Selected excerpt:
☆ ☆ ☆ ☆ ☆
Dynamic Resource Allocation with Kubernetes

Managing resources in Kubernetes can be challenging, but dynamic resource allocation (DRA) offers a smarter way to optimise performance and reduce costs. Instead of relying on static estimates, DRA adjusts resource usage in real time based on actual demand, making it a game-changer for cloud-native applications.

Key takeaways:

• Static allocation wastes resources: Up to 70% of requested CPU and memory often sit idle, driving unnecessary cloud costs.
• Dynamic allocation saves money: By allocating resources as needed, organisations can reduce cloud overspend by 20–40%.
• Improved efficiency: Tools like ResourceClaims and ResourceSlices ensure specialised hardware (GPUs, FPGAs) is used effectively.
• Real-time monitoring is critical: Metrics pipelines, Kubernetes' Horizontal Pod Autoscaler (HPA), and tools like Prometheus enable precise scaling.

DRA not only trims costs but also ensures applications run smoothly during traffic spikes or heavy workloads. While setup requires effort, the long-term benefits - better resource usage and lower bills - are well worth it.

::: @figure {Kubernetes Resource Waste Statistics and Cost Savings with Dynamic Resource Allocation} :::

What Can I Get You? An Introduction to Dynamic Resource Allocation - Freddy Rolland & Adrian Chiris

Challenges in Kubernetes Resource Allocation

Balancing the resources Kubernetes clusters request with what they actually use is a tricky task - and one that often leads to inefficiencies. Around 70% of requested CPU and memory resources sit idle, with CPU usage averaging just 10% and memory usage at 23% [1]. These gaps don’t just inflate cloud costs; they also undermine the efficiency promised by automated resource management. The result? Misused hardware, wasted money, and scheduling that struggles to keep up with real-world needs.

Poor Hardware Resource Usage

A big part of the problem is that pods typically ask for far more memory than they actually need. In fact, 68% of pods request three to eight times the memory they use [1]. Why? It’s often down to caution. Engineers, wary of triggering alerts or dealing with an Out of Memory Kill (OOMKill) at an inconvenient hour, tend to over-allocate resources. This over-provisioning steadily drives up cloud costs.
☆ ☆ ☆ ☆ ☆
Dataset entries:
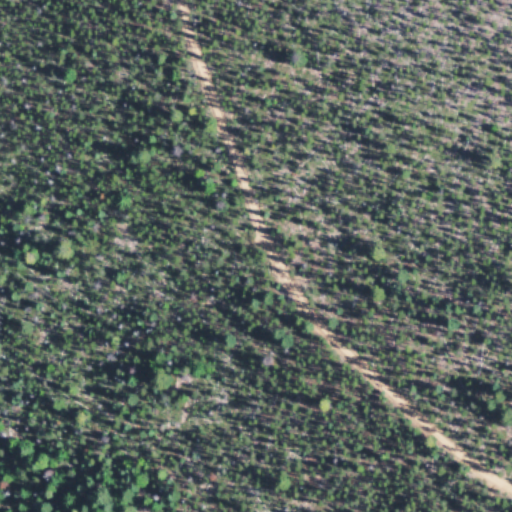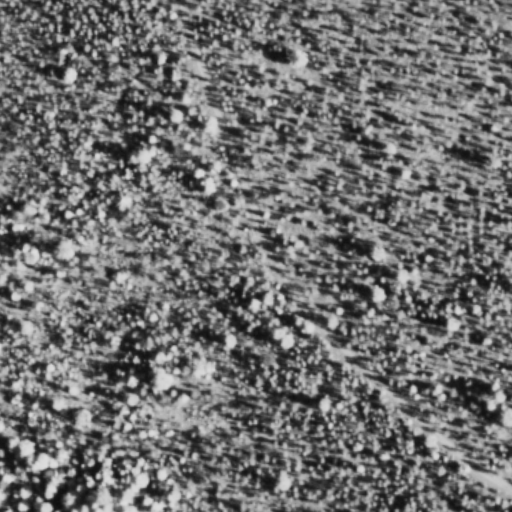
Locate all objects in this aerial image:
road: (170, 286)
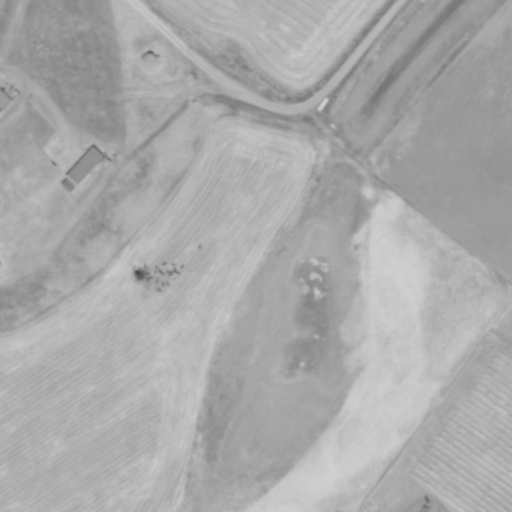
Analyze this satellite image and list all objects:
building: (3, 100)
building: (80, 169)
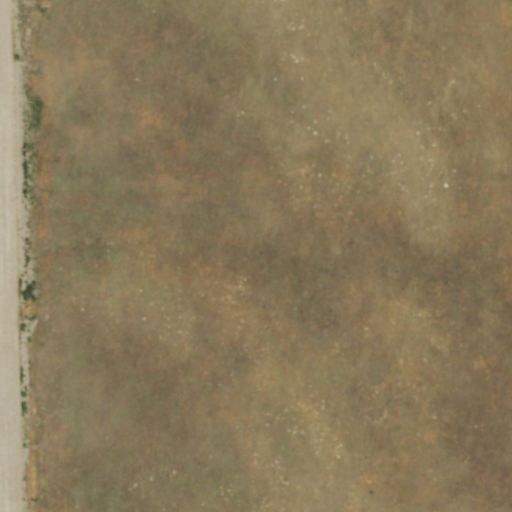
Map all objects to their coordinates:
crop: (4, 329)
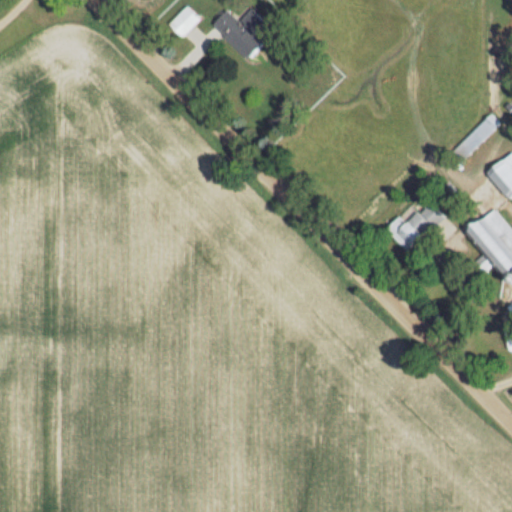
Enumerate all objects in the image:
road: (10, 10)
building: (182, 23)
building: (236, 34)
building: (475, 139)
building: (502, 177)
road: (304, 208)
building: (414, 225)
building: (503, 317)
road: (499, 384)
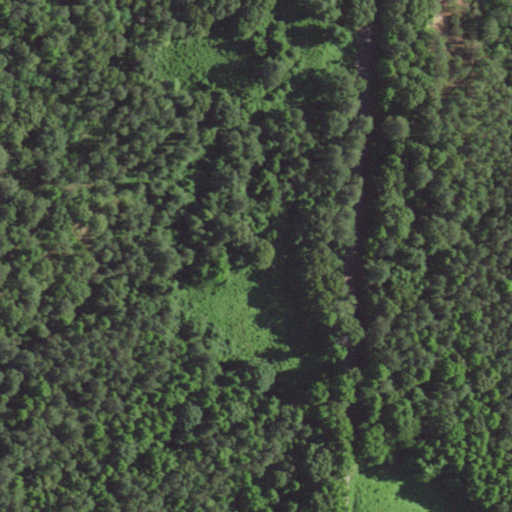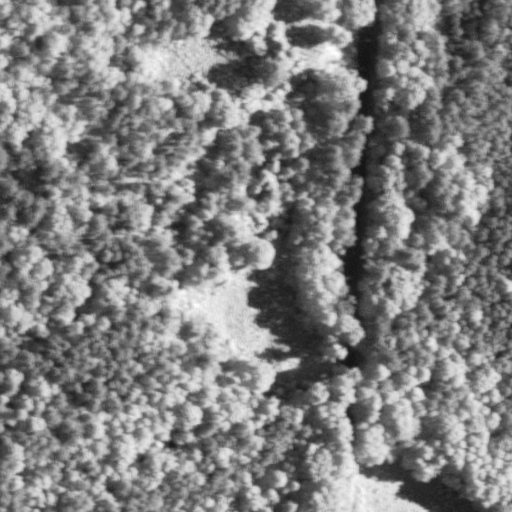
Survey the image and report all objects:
☆ ☆ ☆ ☆ ☆
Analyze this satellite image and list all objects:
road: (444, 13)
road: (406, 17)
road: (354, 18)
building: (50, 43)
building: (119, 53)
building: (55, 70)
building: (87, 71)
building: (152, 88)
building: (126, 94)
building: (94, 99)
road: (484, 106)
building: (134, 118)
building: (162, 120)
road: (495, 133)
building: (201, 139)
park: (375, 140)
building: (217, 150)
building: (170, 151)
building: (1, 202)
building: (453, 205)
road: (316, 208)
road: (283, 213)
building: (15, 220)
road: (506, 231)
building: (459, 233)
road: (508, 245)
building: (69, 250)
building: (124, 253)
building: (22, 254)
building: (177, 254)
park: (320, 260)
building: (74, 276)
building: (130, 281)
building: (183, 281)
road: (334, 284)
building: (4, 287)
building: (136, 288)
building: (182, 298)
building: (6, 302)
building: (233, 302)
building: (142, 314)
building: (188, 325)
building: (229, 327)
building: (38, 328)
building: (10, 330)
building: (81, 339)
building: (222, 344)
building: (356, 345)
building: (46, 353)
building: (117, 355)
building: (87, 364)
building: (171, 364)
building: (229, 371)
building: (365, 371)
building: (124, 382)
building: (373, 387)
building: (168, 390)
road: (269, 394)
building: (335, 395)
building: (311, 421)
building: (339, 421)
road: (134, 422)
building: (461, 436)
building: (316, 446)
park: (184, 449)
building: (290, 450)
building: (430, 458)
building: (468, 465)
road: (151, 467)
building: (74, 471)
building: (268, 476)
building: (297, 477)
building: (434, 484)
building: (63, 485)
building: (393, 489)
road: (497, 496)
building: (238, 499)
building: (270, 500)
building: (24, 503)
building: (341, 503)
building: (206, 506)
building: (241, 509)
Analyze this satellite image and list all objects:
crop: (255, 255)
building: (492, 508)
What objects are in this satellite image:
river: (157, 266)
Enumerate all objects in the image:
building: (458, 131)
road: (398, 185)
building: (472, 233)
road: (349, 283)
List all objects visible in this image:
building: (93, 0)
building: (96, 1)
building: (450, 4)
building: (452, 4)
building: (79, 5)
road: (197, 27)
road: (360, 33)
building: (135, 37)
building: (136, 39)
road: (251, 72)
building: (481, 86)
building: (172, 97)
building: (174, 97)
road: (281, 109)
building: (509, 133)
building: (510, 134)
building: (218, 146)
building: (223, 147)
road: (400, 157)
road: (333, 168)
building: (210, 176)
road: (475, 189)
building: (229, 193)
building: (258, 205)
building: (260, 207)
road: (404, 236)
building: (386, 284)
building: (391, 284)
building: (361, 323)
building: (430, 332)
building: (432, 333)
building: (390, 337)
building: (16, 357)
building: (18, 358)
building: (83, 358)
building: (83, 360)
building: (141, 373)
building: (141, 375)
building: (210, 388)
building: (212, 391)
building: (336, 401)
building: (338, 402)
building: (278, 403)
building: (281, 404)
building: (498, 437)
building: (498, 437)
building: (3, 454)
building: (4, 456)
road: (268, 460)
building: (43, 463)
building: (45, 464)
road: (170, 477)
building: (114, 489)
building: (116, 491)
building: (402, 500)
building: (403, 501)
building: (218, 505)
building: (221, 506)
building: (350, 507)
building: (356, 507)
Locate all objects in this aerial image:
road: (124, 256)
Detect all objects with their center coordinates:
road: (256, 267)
☆ ☆ ☆ ☆ ☆
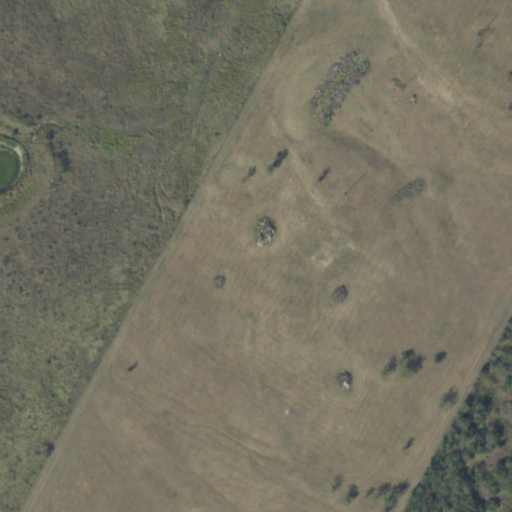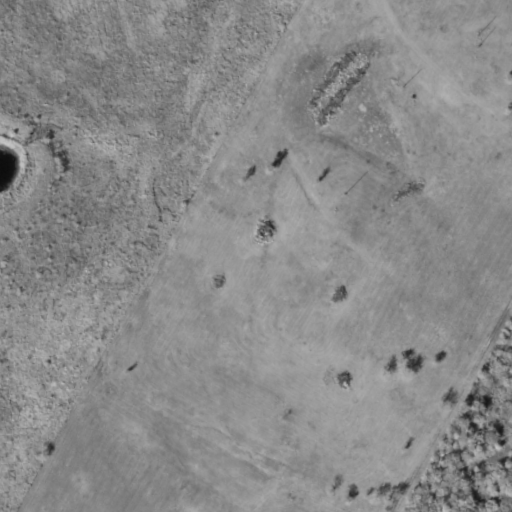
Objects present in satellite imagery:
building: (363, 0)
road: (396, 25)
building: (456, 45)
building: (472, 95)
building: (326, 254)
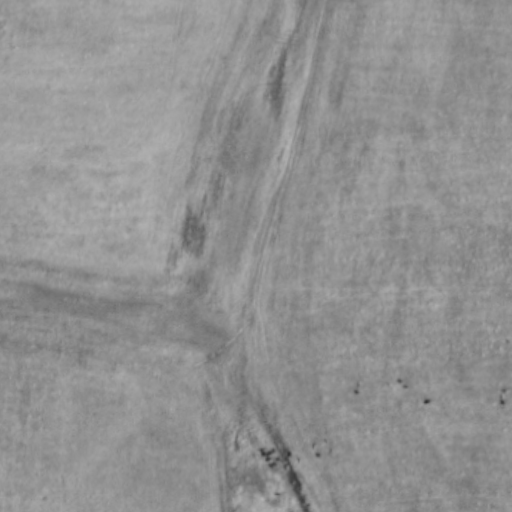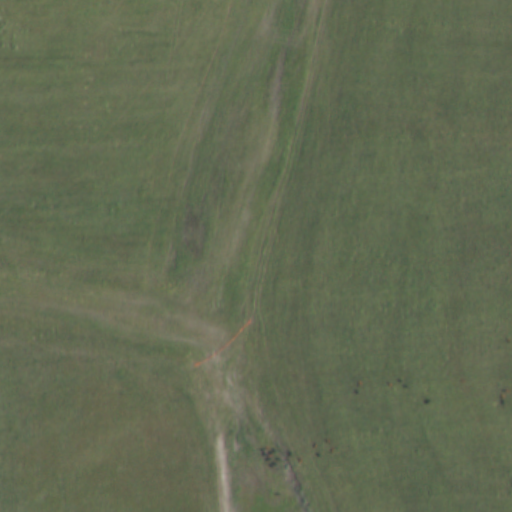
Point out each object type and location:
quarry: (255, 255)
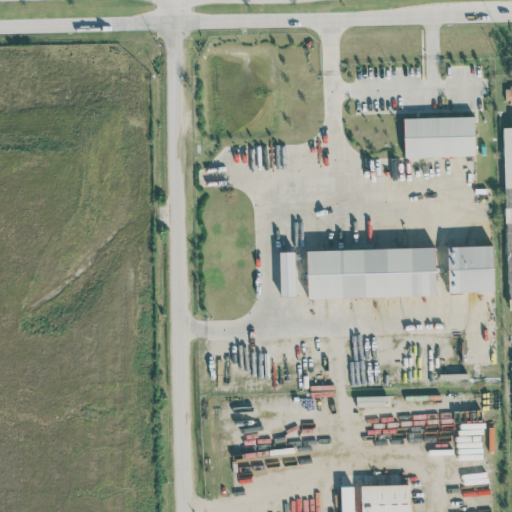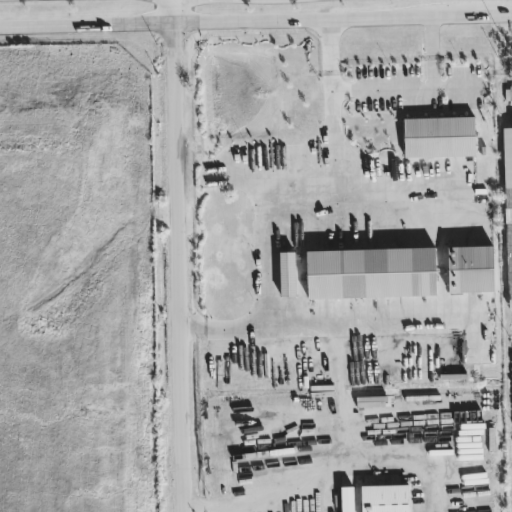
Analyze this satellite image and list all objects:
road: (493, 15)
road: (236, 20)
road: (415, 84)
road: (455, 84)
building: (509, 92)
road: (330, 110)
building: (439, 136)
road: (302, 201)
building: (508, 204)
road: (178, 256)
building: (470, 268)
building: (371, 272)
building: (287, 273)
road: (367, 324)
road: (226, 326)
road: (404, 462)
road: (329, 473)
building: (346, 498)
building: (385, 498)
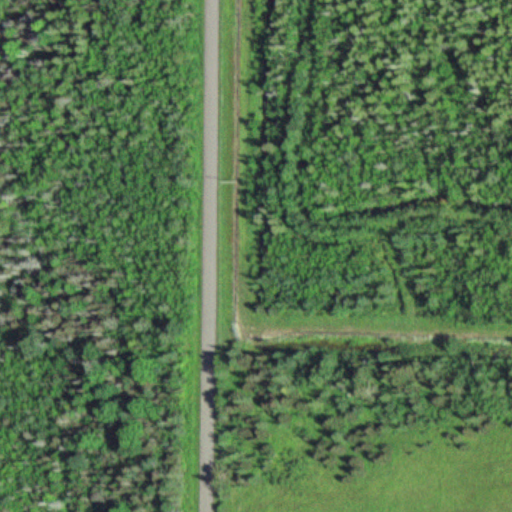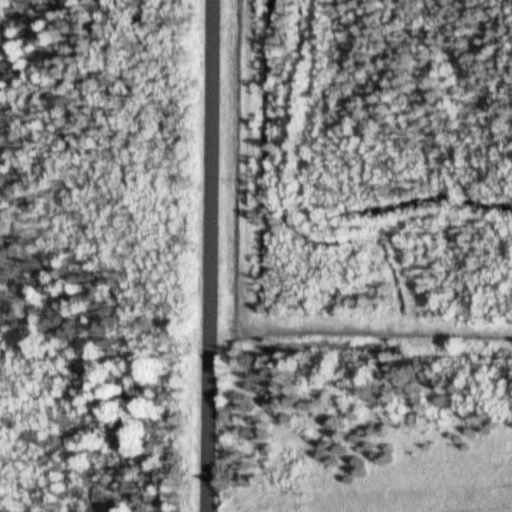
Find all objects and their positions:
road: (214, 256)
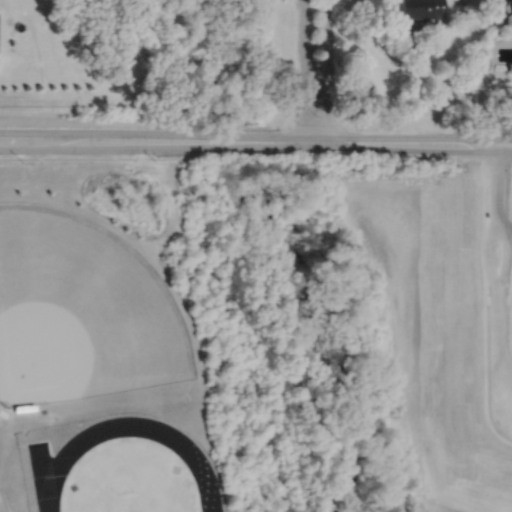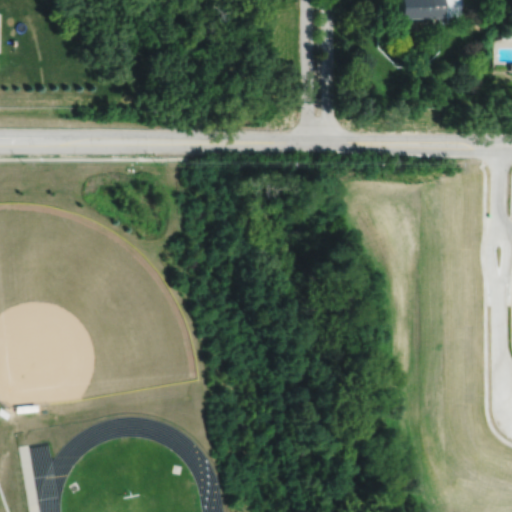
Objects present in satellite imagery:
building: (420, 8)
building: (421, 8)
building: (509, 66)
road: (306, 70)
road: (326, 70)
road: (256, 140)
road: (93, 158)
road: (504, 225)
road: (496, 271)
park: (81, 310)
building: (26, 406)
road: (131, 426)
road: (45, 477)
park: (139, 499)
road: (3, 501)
☆ ☆ ☆ ☆ ☆
Task 1: Please reproduce the stretch of the listing from the line containing "Detect all objects" through the line containing "road: (256, 267)", copying both of those lines and everything between them.
Task 2: Pick up the article on dynamic resource allocation in Kubernetes after its last sentence and keep writing it.

Exercise output 1:
Detect all objects with their center coordinates:
road: (256, 267)

Exercise output 2:
The situation with CPU and memory is slightly different. CPU overruns lead to throttling and performance issues, while memory overruns result in pods being terminated immediately [1]. Because CPU is compressible (it can handle temporary spikes), teams often focus on memory, adding significant buffers to avoid crashes. For instance, 59% of containers are deployed without defined CPU limits, leaving a lot of unused capacity [1]. This cautious approach might feel safer, but it contributes directly to financial waste.

Overprovisioning and Wasted Cloud Spending

The financial impact of overprovisioning is hard to ignore. For organisations running about 150 nodes, the annual overspend can reach £750,000. For those with 1,000 nodes or more, it can soar past £7.6 million [1]. One reason for this is the lack of precise resource usage data. Only 12% of engineering teams can accurately state their P95 memory usage without digging into historical data [1]. Instead, many rely on guesswork or default settings that are copied and pasted across deployments.

When an OOM incident does occur, the response often makes things worse. A full 64% of teams immediately double or quadruple their resource requests, locking in inefficient allocations for the long term [1]. This reactive approach, combined with a lack of reliable data, creates a cycle of waste.

Static Scheduling and Node Preparation Problems

Kubernetes’ scheduling system has its own limitations. It works fine for simple workloads, but when pods need specific hardware - like certain GPU models or specialised storage - it struggles. Static device plugins only count resources without considering their specific attributes, which means nodes with spare capacity might still fail to meet the requirements of certain pods.

This rigidity forces teams to overcompensate. They maintain oversized node pools as a safety net, even though those worst-case scenarios rarely happen. The scheduler’s inability to dynamically adapt to changing needs means engineers are left pre-configuring nodes for events that might never occur. This static approach highlights the need for real-time monitoring tools to help adjust resources more flexibly and efficiently.

How Kubernetes Dynamic Resource Allocation Works

Dynamic Resource Allocation (DRA) removes the need for static configurations and guesswork. Instead of relying on fixed device plugins that only count resources, DRA enables real-time requests, matching, and reservations for hardware. Here's how it works: drivers use ResourceSlices to publish available hardware, while workloads request specific resources through ResourceClaims. The scheduler then evaluates the available ResourceSlices, matches them to the request, and updates the ResourceClaim with the allocation details. This ensures that Pods are scheduled only after all required resources are reserved, addressing inefficiencies in resource management.

ResourceClaims and ResourceSlices in Kubernetes

ResourceClaims are essentially requests for hardware, such as GPUs or FPGAs. These can either be created manually when multiple Pods share a device or automatically generated using ResourceClaimTemplates for exclusive, per-Pod access. The latter is particularly useful for parallel Jobs where each instance needs similar but independent hardware.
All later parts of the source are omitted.